As petitioner, the party bearing the burden of proof, failed to prevail below, “this Court is limited to determining whether the Board’s findings of fact are consistent with each other and with the Board’s conclusions of law and its order and whether the findings can be sustained without a capricious disregard of competent evidence.” DeMelfi v. Unemployment Compensation Board of Review, 65 Pa. Commonwealth Ct. 577, 580, 442 A.2d 1249, 1251 (1982). Keeping this standard of review in mind, we will address petitioner’s allegations of error.

Initially, we must note that petitioner does not argue that any of the findings of fact are not supported by substantial evidence, nor could he prevail were he to so argue, since our review of the present record convinces us that all of the findings are supported by evidence in the record. Petitioner does argue, however, that the fact finder capriciously disregarded both his testimony and that offered by Brant. Petitioner’s argument centers on the credibility of conflicting testimony which was resolved in the employer’s favor. A reviewing court may not disturb a fact finder’s determination of credibility; petitioner’s claim is meritless.

Petitioner’s remaining arguments relate to the issue of necessitous and compelling reasons justifying his voluntary termination. He first claims that the fact finder failed to consider the correct federal regulations in deciding whether he and his partner were justified in refusing to unload and reload the truck on Friday afternoon. Similarly, petitioner argues the employer’s alleged profane and derogatory remarks directed toward the pair on Friday constituted the requisite necessitous and compelling reasons. We *372need not reach the merits of these arguments because the fact finder found that only Brant and not petitioner, had been discharged as a result of the Friday confrontation. The Board found that claimant quit his job for two reasons, one of which was his dissatisfaction over Brant’s discharge. Even if Brant was wrongfully discharged, we do not believe this would amount to cause of a necessitous and compelling nature justifying petitioner’s voluntary termination. The circumstances surrounding Brant’s discharge are, therefore, irrelevant to the present controversy.

. Petitioner finally argues that he was justified in refusing to accept another driver as a partner, the second reason given for terminating his employment. Petitioner testified he had great faith in Brant’s driving ability and if teamed with a less skillful driver, petitioner would be fearful of his own safety. Petitioner argues that the change in working conditions was a substantial unilateral change which allowed him to qualify for benefits in spite of his voluntary termination. National Aluminum Corp. v. Unemployment Compensation Board of Review, 59 Pa. Commonwealth Ct. 359, 429 A.2d 1259 (1981).

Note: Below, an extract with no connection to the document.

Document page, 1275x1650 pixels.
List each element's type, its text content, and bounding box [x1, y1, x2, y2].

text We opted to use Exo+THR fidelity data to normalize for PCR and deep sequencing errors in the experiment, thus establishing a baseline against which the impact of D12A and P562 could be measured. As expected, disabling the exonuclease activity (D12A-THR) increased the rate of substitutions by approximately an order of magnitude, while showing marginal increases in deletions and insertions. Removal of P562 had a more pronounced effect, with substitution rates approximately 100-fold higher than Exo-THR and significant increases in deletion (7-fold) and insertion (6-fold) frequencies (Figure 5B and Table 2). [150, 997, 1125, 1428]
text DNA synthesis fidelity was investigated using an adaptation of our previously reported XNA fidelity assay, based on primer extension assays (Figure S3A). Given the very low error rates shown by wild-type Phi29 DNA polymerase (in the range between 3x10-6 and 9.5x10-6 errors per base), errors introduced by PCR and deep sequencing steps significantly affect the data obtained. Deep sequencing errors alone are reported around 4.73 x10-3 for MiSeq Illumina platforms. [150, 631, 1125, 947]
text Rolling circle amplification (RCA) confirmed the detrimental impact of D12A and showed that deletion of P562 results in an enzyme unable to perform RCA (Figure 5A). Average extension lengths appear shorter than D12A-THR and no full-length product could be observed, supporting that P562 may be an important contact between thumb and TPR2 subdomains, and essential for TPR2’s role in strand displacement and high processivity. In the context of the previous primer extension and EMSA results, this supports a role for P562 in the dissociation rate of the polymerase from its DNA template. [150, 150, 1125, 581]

In Seroskie v. Unemployment Compensation Board of Review, 169 Pa. Superior Ct. 470, 82 A.2d 558 (1951), the claimant had worked in the mines for over two years with one partner. When the employer split the pair, claimant quit rather than work with a new partner. The court affirmed the denial of benefits. While recognizing that the assignment of a new partner could, in some circumstances, justify a voluntary termination, the court stated:

However, here the claimant voluntarily left his employment rather than try the new arrangement. He made no reasonable effort to see if the arrangement of the employer could possibly work out, and it seems clear that he should have *373exercised such a reasonable effort in order to maintain his employment status, instead of terminating his employment and becoming unemployed.

Id. at 472-73, 82 A.2d at 559. In the present case, petitioner never made any effort to see if a new driver would have been acceptable and, therefore, petitioner has failed to show good cause justifying his termination. Seroskie.

Obder

Now, June 27, 1984, the order of the Unemployment Compensation Board of Review at No. B-212572, dated December 7, 1982, is affirmed.